### Quoted passage

BEGIN

The FATF’s greylist is updated regularly as countries are added or removed based on their progress in addressing the FATF’s concerns. As of October 2024, the countries on the greylist include Algeria, Angola, Bulgaria, Burkina Faso, Cameroon, Côte d’Ivoire, Croatia, the Democratic Republic of Congo, Haiti, Kenya, Lebanon, Mali, Monaco, Mozambique, Namibia, Nigeria, the Philippines, South Africa, South Sudan, Syria, Tanzania, Venezuela, Vietnam, and Yemen.

Notably, Senegal has been removed from the greylist due to significant progress in combating money laundering and terrorism financing. Additionally, Turkey was removed from the greylist in June 2024 after strengthening its anti-money laundering and counter-terrorism financing measures. Conversely, Lebanon was added to the greylist in October 2024 due to concerns over terrorism financing and a lack of judicial independence.

FATF Supporting Countries

While the FATF’s impact is global, not all countries are directly members. Below are the official FATF members, excluding those indirectly represented through FSRBs:

Argentina, Australia, Austria, Belgium, Brazil, Canada, China, Denmark, European Commission, Finland, France, Germany, Greece, Gulf Co-operation Council, Hong Kong, Iceland, India, Ireland, Israel, Italy, Japan, Republic of Korea, Luxembourg, Malaysia, Mexico, Kingdom of Netherlands, New Zealand, Norway, Portugal, Russian Federation, Saudi Arabia, Singapore, South Africa, Spain, Sweden, Switzerland, Turkey, United Kingdom, United States.

FATF-Style Regional Bodies (FSRBs) Across The Globe

Nine FATF-style regional bodies (FSRBs) were established to disseminate the International standards on combating money laundering, financing of terrorism & proliferation (FATF Recommendations) throughout the world.

S/N Full Name Acronym Region HQ City
1 Asia/Pacific Group on ML APG Asia-Pacific Sydney
2 Caribbean FATF CFATF Caribbean Port of Spain
3 Eurasian Group EAG Eurasia Moscow
4 Eastern & Southern Africa AML Group ESAAMLG Africa Dar Es Salaam
5 Central Africa AML Group GABAC Africa Libreville
6 Latin America AML Group GAFILAT Latin America Buenos Aires
7 West Africa Money Laundering Group GIABA Africa Dakar
8 Middle East and North Africa FATF MENAFATF Middle East & Africa Manama
9 Committee of Experts on the Evaluation of AML Measures and the Financing of Terrorism of the Council of Europe MONEYVAL Europe Strasbourg

 

Objectives Of The FATF (and FSRBs in extension)

Here are the primary objectives of the FATF, simplified for clarity:

  1. Set Global Standards: Publishes best practices and guidance to prevent illicit finance and establishes international standards.
  2. Combat Money Laundering: Targets money laundering activities related to drug trade, smuggling, illicit cash integration, fraudulent goods and services, and multiple invoicing.
  3. Address New Technologies: Explores the use of emerging technologies to prevent money laundering.
  4. Examine Terrorism Financing: Investigates how terrorism is funded and how money laundering supports terrorist activities.
  5. Provide Training: Trains officials in anti-money laundering (AML) and counter-terrorism financing (CFT) techniques.
  6. Assess Countries’ Efforts: Evaluates countries’ progress in combating financial crimes and recommends improvements.
  7. Prevent Proliferation Financing: Focuses on blocking funding for weapons of mass destruction (WMD).

END

### Tasks to carry out
1. Quote the FATF passage between "2. Combat Money" and "supports terrorist activities.", inclusive.
2. Write the next part of the FATF passage, starting after its final line.
The listing is separate material, apart from the FATF passage.

### Available data
BEGIN

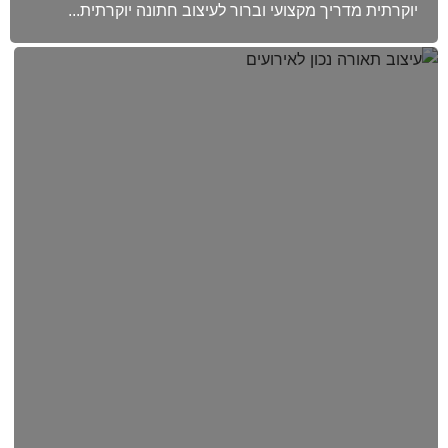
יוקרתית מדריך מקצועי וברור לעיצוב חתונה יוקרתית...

END

### Answers for the exercise
1.
2. Combat Money Laundering: Targets money laundering activities related to drug trade, smuggling, illicit cash integration, fraudulent goods and services, and multiple invoicing.
  3. Address New Technologies: Explores the use of emerging technologies to prevent money laundering.
  4. Examine Terrorism Financing: Investigates how terrorism is funded and how money laundering supports terrorist activities.

2.
  8. Support Environmental Crime Investigation: Helps authorities trace funds involved in environmental crimes.
  9. Fight Human Trafficking: Works to eliminate illicit profits derived from human trafficking.

FATF’s Role in the Cryptocurrency Industry

Since Bitcoin’s release in 2009, the cryptocurrency industry has grown exponentially, catching the attention of global financial regulators like the Financial Action Task Force (FATF). In 2019, the FATF introduced regulations aimed at preventing cryptocurrencies from being used for money laundering, terrorist financing, and the proliferation of weapons of mass destruction. These regulations primarily impact cryptocurrencies and virtual asset service providers (VASPs)—businesses and platforms that facilitate the exchange of virtual assets, such as Bitcoin, Ethereum, and NFTs.

The FATF’s regulations, particularly the “Travel Rule,” require VASPs to collect and share personal information of customers during transactions. While this is intended to prevent illicit financial activities, it has raised privacy concerns within the crypto community. Many crypto enthusiasts, including organizations like Coin Center, argue that such regulations infringe upon privacy rights, as they require VASPs to track and store personal data, a practice that goes against the decentralized ethos of many cryptocurrency projects. Privacy advocates fear that these requirements could stifle the anonymity and decentralization that many see as foundational to cryptocurrency.

Furthermore, the decentralized nature of many blockchain-based projects makes it challenging for these systems to comply with traditional Know Your Customer (KYC) processes. This is particularly true for decentralized finance (DeFi) platforms and self-hosted wallets, which often don’t have a central authority that can enforce KYC. While FATF’s regulations aim to make cryptocurrencies more mainstream and compliant with international anti-money laundering standards, they present a challenge to the industry’s decentralized structure and privacy features, leading to concerns about the future of these technologies.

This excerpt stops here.